# ACTION ITEM A:
In the forum thread on parallelism and concurrency, what is given as an example of concurrency that doesn't imply parallelism?
# ACTION ITEM B:
Write the next part of the forum thread on parallelism and concurrency, picking up after its final sentence.

::: PASSAGE PROVIDED :::

I'd like to comment on this point in particular. The confusion between
Parallelism and Concurrency is one of my pet hates, and it's also something
that many people misunderstand.

Parallelism - is about using more than one processor (or SIMD instructions on a
single processor) during execution to speed up a program. The program does not
necessarily need to be written for parallelism. That is to say parallelism is
an implementation detail and one that it is only realized at runtime. For
example an arbitrary pure functional program can be evaluated in parallel if
the compiler and runtime support it, or the same program can be evaluated
sequentially.

Concurrency - is about expressing concurrent 'threads' of execution in a
program. This is a programming abstraction and helps the programmer separate
concerns within a program. Consider a web server serving many documents to many
clients simultaneously. The programmer may wish to use threads, using one
thread per client making it easier to manage concurrent actions.

These concepts are often confused because a programmer usually needs
concurrency to achieve parallelism, and therefore thinks that concurrency is
parallelism. This is possibly more confusing now that mutlicore CPUs are
ubiquitous, since in most cases concurrency will create parallelism (provided
that the compiler and runtime system support it).

Despite this there are cases where concurrency doesn't imply parallelism, one
example is the use of generators in Python. There are also cases where
parallelism doesn't imply concurrency, such as auto-parallelizing compilers.

Therefore, when classifying technologies as Parallel or Concurrent I believe
that these concepts should be kept separate. Everything can be classified as:
+ Neither Parallel or Concurrent.
+ Parallel but not Concurrent.
+ Concurrent but not Parallel.
+ Both Parallel and Concurrent.

signature.asc

Trinder, Philip W

unread,

Feb 25, 2011, 6:09:10 AM2/25/11

to Kevin Hammond, parallel...@googlegroups.com, E.Y...@brighton.ac.uk

Hi Eric,

A few thoughts:

What are you trying to do with your diagram? Is it to introduce
parallelism and concurrency options to Haskell programmers? What do you
plan to do with it? Could we use it if we like it?

Assuming you plan to introduce parallelism and concurrency options to
Haskell programmers, here are some comments.

* Please write 'Evaluation Strategies', rather than 'Strategies'

* Suggest you don't cover
+ MPI (it's too low level) or
+ Distributed Haskells - too experimental for most Haskell programmers

* Some aspects you've missed:

+ What Haskell implementations support the models. Perhaps this doesn't
matter if you assume people only use GHC, but even then they may need to
know that there's no parallelism in ghci

+ The distinction between shared memory and distributed memory
architectures. Currently GHC only supports shared-memory parallelism,
and not distributed memory. Example distributed memory implementations
are GUM and Eden.

::: PROVIDED INFORMATION :::

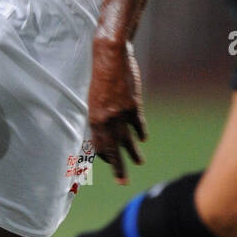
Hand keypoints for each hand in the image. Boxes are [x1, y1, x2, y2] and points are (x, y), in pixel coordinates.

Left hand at [87, 36, 146, 184]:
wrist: (110, 54)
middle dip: (118, 167)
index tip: (108, 162)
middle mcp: (106, 119)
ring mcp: (121, 113)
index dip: (104, 155)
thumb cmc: (98, 72)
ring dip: (133, 154)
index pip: (99, 144)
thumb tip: (104, 125)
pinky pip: (138, 125)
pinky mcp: (133, 105)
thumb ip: (98, 111)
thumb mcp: (93, 94)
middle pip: (112, 149)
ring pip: (128, 140)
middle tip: (122, 182)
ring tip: (138, 163)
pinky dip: (141, 132)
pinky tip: (143, 139)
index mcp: (93, 116)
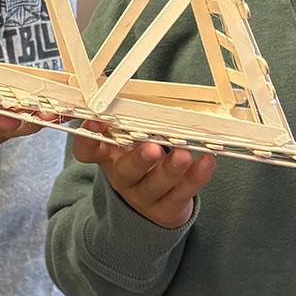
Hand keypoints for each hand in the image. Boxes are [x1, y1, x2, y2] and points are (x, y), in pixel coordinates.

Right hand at [73, 123, 214, 227]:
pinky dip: (197, 177)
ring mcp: (145, 197)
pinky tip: (207, 161)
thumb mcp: (127, 143)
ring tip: (183, 155)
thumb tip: (124, 85)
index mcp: (109, 158)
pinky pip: (183, 193)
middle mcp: (124, 178)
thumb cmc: (141, 160)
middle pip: (126, 171)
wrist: (151, 208)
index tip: (94, 121)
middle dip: (139, 159)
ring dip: (171, 169)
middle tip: (151, 148)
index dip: (88, 138)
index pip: (88, 151)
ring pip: (156, 185)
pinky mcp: (168, 209)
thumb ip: (129, 120)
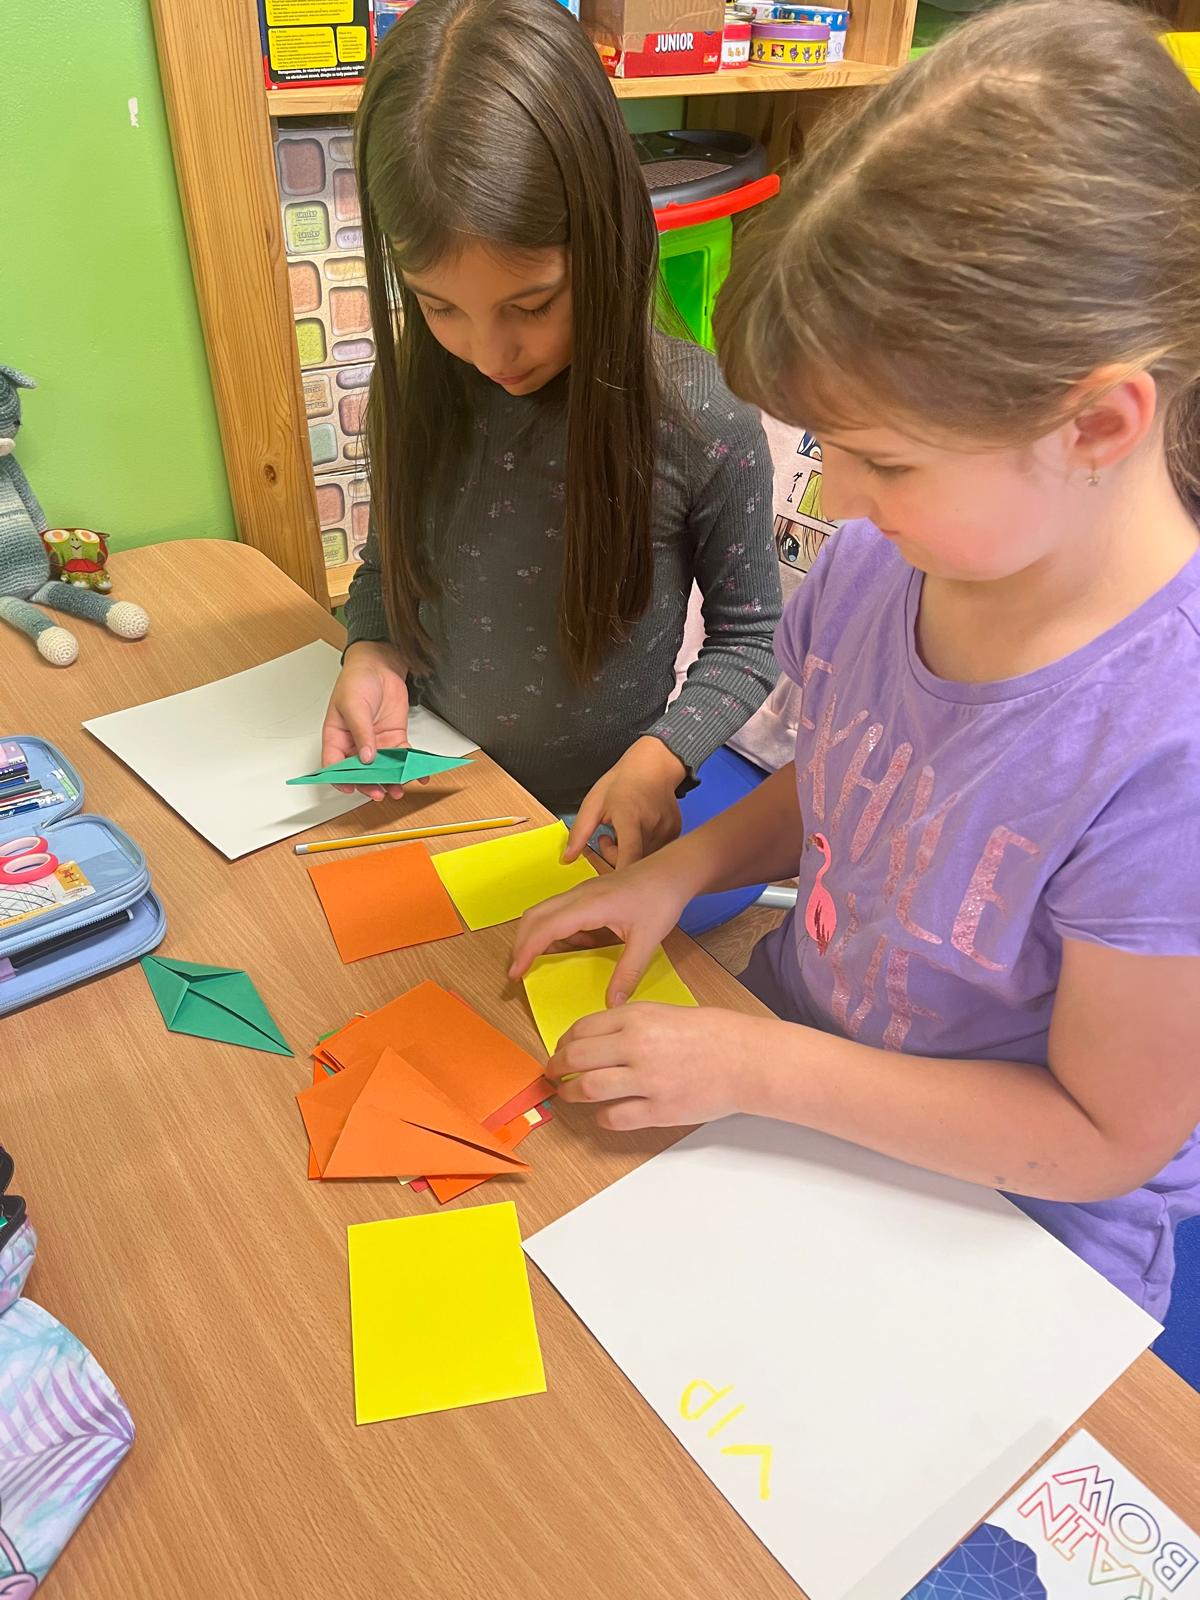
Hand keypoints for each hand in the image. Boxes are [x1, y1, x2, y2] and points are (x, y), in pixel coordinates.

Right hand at [322, 641, 414, 801]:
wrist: (381, 664)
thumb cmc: (357, 680)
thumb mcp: (354, 705)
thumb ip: (361, 732)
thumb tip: (366, 757)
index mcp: (337, 736)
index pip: (334, 764)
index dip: (340, 779)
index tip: (351, 789)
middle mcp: (355, 743)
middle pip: (360, 772)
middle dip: (369, 784)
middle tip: (379, 793)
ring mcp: (376, 742)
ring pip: (381, 769)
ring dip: (390, 780)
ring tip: (397, 789)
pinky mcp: (394, 738)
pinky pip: (401, 757)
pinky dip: (410, 767)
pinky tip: (417, 775)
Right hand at [510, 850, 697, 1004]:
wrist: (672, 871)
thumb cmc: (661, 899)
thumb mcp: (648, 940)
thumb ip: (628, 973)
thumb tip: (612, 1004)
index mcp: (589, 905)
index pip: (545, 927)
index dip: (526, 951)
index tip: (515, 973)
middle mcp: (579, 895)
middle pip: (534, 916)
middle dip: (521, 944)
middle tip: (518, 972)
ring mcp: (581, 893)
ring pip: (544, 912)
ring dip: (535, 936)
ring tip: (535, 964)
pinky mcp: (587, 895)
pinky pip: (559, 912)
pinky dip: (553, 931)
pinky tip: (569, 947)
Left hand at [549, 1004, 765, 1130]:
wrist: (747, 1059)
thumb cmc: (712, 1033)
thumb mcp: (665, 1012)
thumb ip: (629, 1023)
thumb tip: (594, 1039)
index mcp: (637, 1017)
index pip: (581, 1030)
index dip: (563, 1043)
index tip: (561, 1051)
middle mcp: (636, 1046)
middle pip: (576, 1058)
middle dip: (556, 1067)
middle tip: (553, 1074)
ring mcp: (647, 1080)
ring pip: (587, 1088)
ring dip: (570, 1093)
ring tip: (569, 1094)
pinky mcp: (659, 1109)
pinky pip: (615, 1117)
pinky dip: (602, 1117)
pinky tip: (604, 1114)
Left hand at [564, 736, 685, 868]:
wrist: (655, 764)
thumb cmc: (624, 781)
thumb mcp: (594, 801)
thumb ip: (580, 832)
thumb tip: (567, 858)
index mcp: (630, 815)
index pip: (630, 853)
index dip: (622, 874)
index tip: (612, 888)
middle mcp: (652, 825)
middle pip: (634, 862)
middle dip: (616, 860)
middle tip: (606, 839)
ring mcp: (667, 830)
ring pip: (646, 861)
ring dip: (630, 855)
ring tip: (623, 834)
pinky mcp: (675, 834)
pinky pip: (656, 853)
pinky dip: (643, 850)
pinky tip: (638, 833)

:::

# EXERCISE RESULT A:
The use of generators in Python.

# EXERCISE RESULT B:
> > 1. Should I maintain the dashed line separating Parallelism and
> > Concurrency? Or is this something that's better treated as
> > being on a continuum (NB: from the user's perspective)?

Yes, they are fundamentally different. Concurrent (IO) threads are
stateful, require mandatory scheduling etc.

> > 2. How do you feel about the attempt to arrange concepts on a
> > continnum of use it now! <-> current research? Note that my
> > classification may be incorrect (given my ignorance), but I
> > wonder if more generally there is a more useful Y-axis
> > dimension for fellow newbies.

Fine.

HTH,

Phil

--
Heriot-Watt University is a Scottish charity
registered under charity number SC000278.

Simon Marlow

unread,

Feb 28, 2011, 6:34:59 AM2/28/11

to parallel...@googlegroups.com

Hi Erik,

> I'd like to put some of my cluelessness to service for the parallel Haskell
> the community.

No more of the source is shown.